- Text provided
· · · · · · ·

A lot of times, when movies have a really excellent cast but don’t seem to be getting a very wide release, they’re either tiny awards-bait movies or just not very good. I had pegged the new period thriller Stonehearst Asylum by director Brad Anderson (of Session 9, The Machinist and a whole lot of TV fame) as the latter, given that it’s coming out in October and looked pretty patently like a silly pseudo-scary flick. But, surprisingly, it was a lot better than that. It does boast a stellar cast and some pretty costumes, but to my surprise, it has a script that’s actually coherent and complex, and only delves into the silly twist-ending stuff a little bit. Who’d have thought that from this trailer?

Very loosely based on an Edgar Allan Poe short story and written by Joseph Gangemi (whose only previous feature writing credit was the disastrous graphic novel adaptation Wind Chill), Stonehearst Asylum is a very deft character piece and morality play masquerading as a macabre thriller. Being set in the 1800s, the movie also has a lot of sly things to say about the barbaric ways asylum inmates were treated, and what exactly constituted that a person should be committed. There’s also, and I can’t stress this enough, a lot of dumb crap toward the end for plot convenience and WTF purposes. Enough to ruin the movie? Not necessarily.

We begin the film with Brendan Gleeson playing a small but pivotal role as a doctor teaching a group of psychiatry students about hysteria using the guinea pig of Eliza Graves (Kate Beckinsale), who is said to be afraid of being touched but who is touched by the doctor, callously, to prove a point. Months later, apparently, a young doctor named Edward Newgate (Jim Sturgess) is making his way to the Stonehearst Asylum, perchance to get a job there. When he arrives, he’s met by the rather intimidating caretaker named Finn (David Thewlis) who takes Newgate to see the head physician, Dr. Lamb (Ben Kingsley). Lamb quizzes Newgate on why he’d want to be an asylum doctor and what methods he’d use. Lamb, it turns out, is keen on a new type of treatment, which is to let the patients walk around as they please and to indulge their fantasies. Newgate is immediately transfixed when he sees Ms. Graves, who is being treated with music therapy. Newgate doesn’t believe she belongs there, despite her hysteria, and, we find out, is only there because she doesn’t want to be touched by her brute of a husband.

Things seem to be going strangely, but not terribly, for Newgate until one evening he hears a noise coming through his room’s vent and walks down to the dungeon of a cellar to find a room full of people locked up in cages. One of them knows his name, from his letter of intent. It turns out, these people are the actual asylum staff and they’d been overthrown by Lamb, Finn, and the others who are the actual lunatics. The asylum’s actual head doctor, Dr. Salt (Michael Caine), tells Newgate that Lamb is that rare kind of criminally insane, one that believes he is completely above help. Newgate wants to attempt to help them, but will need to contact the authorities, and he believes if he can convince Eliza (who likes the young doc but knows she’s a member of the patients) to help and somehow reach Lamb, then everyone can be released safely.

· · · · · · ·

- Supplied material
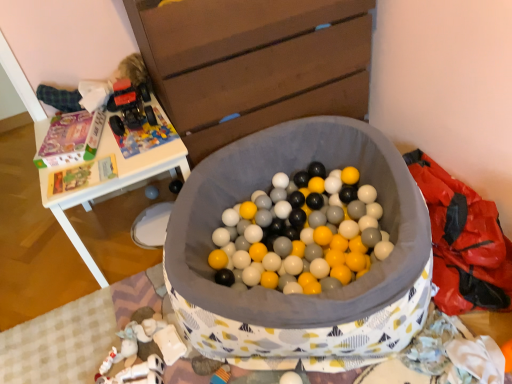
What do you see at coordinates (253, 63) in the screenshot? I see `wooden chest of drawers at upper center` at bounding box center [253, 63].

Image resolution: width=512 pixels, height=384 pixels. What are the coordinates of `wooden chest of drawers at upper center` in the screenshot? It's located at tap(253, 63).

What do you see at coordinates (112, 185) in the screenshot? This screenshot has width=512, height=384. I see `white plastic table at upper left` at bounding box center [112, 185].

Looking at this image, in order to face white plastic table at upper left, should I rotate leftwards or rightwards?

Rotate left and turn 17.139 degrees.

You are a GUI agent. You are given a task and a screenshot of the screen. Output one action in this format:
    pyautogui.click(x=<x>, y=<y>)
    Task: Click on the white plastic table at upper left
    This screenshot has width=512, height=384.
    Given the screenshot: What is the action you would take?
    pyautogui.click(x=112, y=185)

This screenshot has height=384, width=512. I want to click on wooden chest of drawers at upper center, so click(253, 63).

Considering the relative positions of white plastic table at upper left and wooden chest of drawers at upper center in the image provided, is white plastic table at upper left to the right of wooden chest of drawers at upper center from the viewer's perspective?

In fact, white plastic table at upper left is to the left of wooden chest of drawers at upper center.

Is white plastic table at upper left positioned before wooden chest of drawers at upper center?

No, the depth of white plastic table at upper left is greater than that of wooden chest of drawers at upper center.

Which is in front, point (39, 129) or point (332, 107)?

Point (332, 107)

From the image's perspective, relative to wooden chest of drawers at upper center, is white plastic table at upper left above or below?

white plastic table at upper left is below wooden chest of drawers at upper center.

Based on the photo, from a real-world perspective, between white plastic table at upper left and wooden chest of drawers at upper center, who is vertically higher?

In real-world perspective, wooden chest of drawers at upper center is above.

Which of these two, white plastic table at upper left or wooden chest of drawers at upper center, is thinner?

wooden chest of drawers at upper center.

Can you confirm if white plastic table at upper left is shorter than wooden chest of drawers at upper center?

Yes, white plastic table at upper left is shorter than wooden chest of drawers at upper center.

Can you confirm if white plastic table at upper left is smaller than wooden chest of drawers at upper center?

Yes, white plastic table at upper left is smaller than wooden chest of drawers at upper center.

Is wooden chest of drawers at upper center inside white plastic table at upper left?

No, wooden chest of drawers at upper center is not surrounded by white plastic table at upper left.

Would you consider white plastic table at upper left to be distant from wooden chest of drawers at upper center?

Actually, white plastic table at upper left and wooden chest of drawers at upper center are a little close together.

Is wooden chest of drawers at upper center at the back of white plastic table at upper left?

No, wooden chest of drawers at upper center is not at the back of white plastic table at upper left.

Measure the distance from white plastic table at upper left to wooden chest of drawers at upper center.

white plastic table at upper left is 16.54 inches away from wooden chest of drawers at upper center.

Identify the location of table on the left of wooden chest of drawers at upper center. (112, 185).

Considering the positions of objects wooden chest of drawers at upper center and white plastic table at upper left in the image provided, who is more to the left, wooden chest of drawers at upper center or white plastic table at upper left?

From the viewer's perspective, white plastic table at upper left appears more on the left side.

Which object is more forward, wooden chest of drawers at upper center or white plastic table at upper left?

wooden chest of drawers at upper center is more forward.

Between point (225, 72) and point (187, 161), which one is positioned behind?

Point (187, 161)

From the image's perspective, is wooden chest of drawers at upper center located above white plastic table at upper left?

Yes, from the image's perspective, wooden chest of drawers at upper center is over white plastic table at upper left.

From a real-world perspective, which is physically below, wooden chest of drawers at upper center or white plastic table at upper left?

white plastic table at upper left is physically lower.

In terms of width, does wooden chest of drawers at upper center look wider or thinner when compared to white plastic table at upper left?

wooden chest of drawers at upper center is thinner than white plastic table at upper left.

Is wooden chest of drawers at upper center taller than white plastic table at upper left?

Indeed, wooden chest of drawers at upper center has a greater height compared to white plastic table at upper left.

Who is bigger, wooden chest of drawers at upper center or white plastic table at upper left?

wooden chest of drawers at upper center.

Is wooden chest of drawers at upper center not within white plastic table at upper left?

Yes, wooden chest of drawers at upper center is outside of white plastic table at upper left.

Would you say wooden chest of drawers at upper center is a long distance from white plastic table at upper left?

No, wooden chest of drawers at upper center is not far away from white plastic table at upper left.

Does wooden chest of drawers at upper center turn towards white plastic table at upper left?

No, wooden chest of drawers at upper center is not aimed at white plastic table at upper left.

Can you tell me how much wooden chest of drawers at upper center and white plastic table at upper left differ in facing direction?

There is a 1.02-degree angle between the facing directions of wooden chest of drawers at upper center and white plastic table at upper left.

How much distance is there between wooden chest of drawers at upper center and white plastic table at upper left?

16.54 inches.

Where is `the chest of drawers above the white plastic table at upper left (from the image's perspective)`? The width and height of the screenshot is (512, 384). the chest of drawers above the white plastic table at upper left (from the image's perspective) is located at coordinates (253, 63).

You are a GUI agent. You are given a task and a screenshot of the screen. Output one action in this format:
    pyautogui.click(x=<x>, y=<y>)
    Task: Click on the chest of drawers in front of the white plastic table at upper left
    
    Given the screenshot: What is the action you would take?
    pyautogui.click(x=253, y=63)

Identify the location of chest of drawers above the white plastic table at upper left (from the image's perspective). This screenshot has width=512, height=384. (253, 63).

· · · · · · ·

- Task directions
Carry on the Stonehearst Asylum review from the point where it stops. You can set the items aside.

- The answer
This movie does a wonderful job of bringing us into the world of Victorian insanity (a lot of which isn’t even considered such today) and adding a lot of tension as Newgate attempts to play along with Lamb all the while aware that at any moment he could be found out. Lamb is also totally on the side of soothing treatment for the patients, which Salt never employed, instead using the tortuous methods of the era. It brings up a lot of interesting debates as to the ethics of these treatments, which are certainly monstrous by today’s more humane standards, but also questions whether the “insane” aren’t better off that way in a lot of cases.

The direction and performances are very good, which you’d expect from all of these great actors, but where the movie does tend to falter is toward the climax when it becomes GENERIC EXPLOSIVE THRILLER WITH A TWIST ENDING. Finn, who’d been sort of a sinister force through the whole film, becomes little more than a boogeyman with an Irish accent and while the resolution to Lamb’s story is rather nice, the revelation made about some of the other characters is very cliched and Hollywoody, though still not as out-of-nowhere as some twists. You can see this one coming, it doesn’t especially ruin the movie, it just makes your experience end with a “Oh,” instead of a “Oooh.”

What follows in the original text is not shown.